Présenté hors compétition au Festival de Cannes 2024, Rumours, nuit blanche au sommet, réalisé par Guy Maddin, Evan Johnson et Galen Johnson, caricature les grands dirigeants politiques dans un film horrifique aux allures de farce guignolesque.
Réunis dans un château en Allemagne pour leur sommet annuel, les dirigeants des pays du G7 s’installent en bordure d’une forêt pour préparer leur déclaration. A la nuit tombée, le groupe constate que le personnel qui les entourait a disparu. En voulant tenter de les retrouver, les sept politiciens s’enfoncent plus avant dans une forêt qui s’avère pleine de périls et de mystères.
Les politiciens les plus influents du monde se réunissent dans un lieu forestier, près d’un château, autour d’une table pour débattre de l’ordre du jour et rédiger des déclarations officielles. Alors qu’un corps ancien vient d’être exhumé par des anthropologues, ces femmes et hommes de pouvoir doivent trancher sur des décisions majeures. Mais la réunion tourne court, perturbée par l’irruption de pseudo-zombies aux corps flasques, dégoulinants de boue.
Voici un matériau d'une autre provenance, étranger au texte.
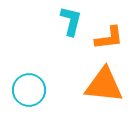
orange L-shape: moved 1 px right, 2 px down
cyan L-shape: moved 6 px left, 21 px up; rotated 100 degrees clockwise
Rumours, nuit blanche au sommet s’attaque aux sommets du G7, et entend dénoncer les prises de position attendues et souvent stériles de ces rencontres diplomatiques. Mais il tombe rapidement dans une caricature outrancière et vulgaire des chefs d’État, réduits à de simples guignols dans une farce théâtrale poussive.
Le trio de réalisateurs embarque pourtant d’excellents comédiens – Cate Blanchett, Denis Ménochet, Charles Dance – dans une fanfaronnade à l’esthétique boursouflée. Quelques scènes, visuellement saisissantes, surnagent dans un océan d’images tantôt en noir et blanc, tantôt baignées dans des teintes jaune-orangées criardes. Malgré cette ambition plastique, le propos, initialement prometteur, sombre dans une pantomime grotesque où chaque personnage est grossièrement dépeint comme une marionnette ridicule.
Le résultat, plombé par un scénario indigent et une mise en scène bancale, frôle parfois le navet horrifique. Le malaise est palpable, jusque dans les compositions d’acteurs, englués dans des rôles indignes de leur talent. La direction d’acteurs vire au fiasco nanardesque.
La présence des morts-vivants, censée symboliser l’opposition des peuples face aux décisions politiques contestées, achève d’ancrer le film dans une confusion des genres. Ce qui devait être une satire mordante vire au comique involontaire, voire consternant.
Rumours, nuit blanche au sommet est si déconcertant qu’il en devient presque indescriptible. Une œuvre absurde, à la frontière du nanar, qui laisse un goût amer d’ambition ratée.
Rumours, nuit blanche au sommet, de Guy Maddin, Evan Johnson, Galen Johnson, en salles le 7 mai 2025.